There are a variety of training programs, internships and volunteer opportunities for professionals interested in a career as an oncology nurse. Most oncology nurses hold a master’s degree in the field. Other nurses with extensive experience choose to obtain a nurse practitioners degree so that they can have a more powerful role in patient care. Nurse practitioners can prescribe medicine, read and interpret diagnostic tests and coordinate interdisciplinary team care for patients.
While a variety of specific advanced credentials exist for oncology nurses, actual credentialing requirements will vary geographically, so it is important to pursue the most up to date information from the local chapter of a related professional organization or from local credentialing officials.
Many oncology nurses specialize in a particular type of cancer as their career progresses. Some may even prefer a particular population such as children or the elderly. There are more specialized work settings now than existed a generation ago and as a result oncology nurses have a wider range of professional settings from which to choose.
While some nurses prefer the diversity of cases found in a general hospital setting, other nurses prefer to work in designated cancer treatment centers. At the same time, other oncology nurses enjoy working one-on-one with patients in home settings who are trying to maintain their independence while managing the challenges that come with living with cancer.
In addition to an intrinsic desire to stay current in the field, oncology nurses need to be able to keep accurate records, attend to a great number of details while working under pressure and be able to effectively communicate technical information to patients and their families. A compassionate and calming personality is important to best help cancer patients manage the physical and emotional details of the ailment. In addition to these skills, oncology nurses are also important patient advocates and are often perceived as allies in the patient’s battle with the disease.

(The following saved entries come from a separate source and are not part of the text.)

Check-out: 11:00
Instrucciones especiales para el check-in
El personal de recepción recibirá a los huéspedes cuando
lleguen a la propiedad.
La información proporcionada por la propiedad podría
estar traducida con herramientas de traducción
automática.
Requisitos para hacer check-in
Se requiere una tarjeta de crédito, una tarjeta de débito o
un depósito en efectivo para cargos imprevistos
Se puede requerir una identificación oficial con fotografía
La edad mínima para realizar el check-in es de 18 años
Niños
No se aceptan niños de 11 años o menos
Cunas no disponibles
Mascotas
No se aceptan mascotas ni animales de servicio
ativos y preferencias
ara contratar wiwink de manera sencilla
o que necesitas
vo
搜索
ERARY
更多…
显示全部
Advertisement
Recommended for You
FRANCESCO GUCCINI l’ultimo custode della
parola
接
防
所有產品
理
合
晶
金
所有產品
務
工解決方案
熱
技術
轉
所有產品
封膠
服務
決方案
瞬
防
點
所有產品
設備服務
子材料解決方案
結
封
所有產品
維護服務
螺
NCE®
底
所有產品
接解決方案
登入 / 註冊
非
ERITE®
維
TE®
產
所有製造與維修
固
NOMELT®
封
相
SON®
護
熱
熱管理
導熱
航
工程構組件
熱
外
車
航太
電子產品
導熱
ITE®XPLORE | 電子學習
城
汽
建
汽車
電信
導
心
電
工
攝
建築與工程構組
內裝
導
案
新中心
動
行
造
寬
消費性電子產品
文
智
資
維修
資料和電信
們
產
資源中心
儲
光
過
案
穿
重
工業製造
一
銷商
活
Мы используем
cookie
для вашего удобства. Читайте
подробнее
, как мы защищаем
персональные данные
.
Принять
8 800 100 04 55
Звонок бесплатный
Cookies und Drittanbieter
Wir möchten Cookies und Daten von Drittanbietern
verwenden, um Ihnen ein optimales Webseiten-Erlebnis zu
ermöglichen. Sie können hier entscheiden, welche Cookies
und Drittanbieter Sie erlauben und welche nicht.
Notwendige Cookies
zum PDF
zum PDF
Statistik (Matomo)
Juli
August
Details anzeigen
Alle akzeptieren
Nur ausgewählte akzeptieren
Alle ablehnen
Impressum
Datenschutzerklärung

While salaries will vary geographically, the U.S. Bureau of Labor Statistics (BLS) reports that top nurses can earn over $65,000 per year. Depending upon area of expertise and workplace setting, the salary may be more or less than this median figure. Years of experience, regional location, education level and supervisory roles will also affect income potential.
Oncology nurses fulfill many roles for patients and their families. While their area of expertise is in high demand, it is essential that professionals seeking this credential also seek strong work experiences to augment the practical skills and knowledge. The job of an oncology nurse is demanding but rewarding work and will vary from day to day. Dealing with a potentially deadly disease like cancer is never easy. Having a highly skilled and knowledgeable oncology nurse as a partner in the process can make a world of difference to patients and their families as they try and navigate a complex healthcare system to secure the best care possible for loved ones.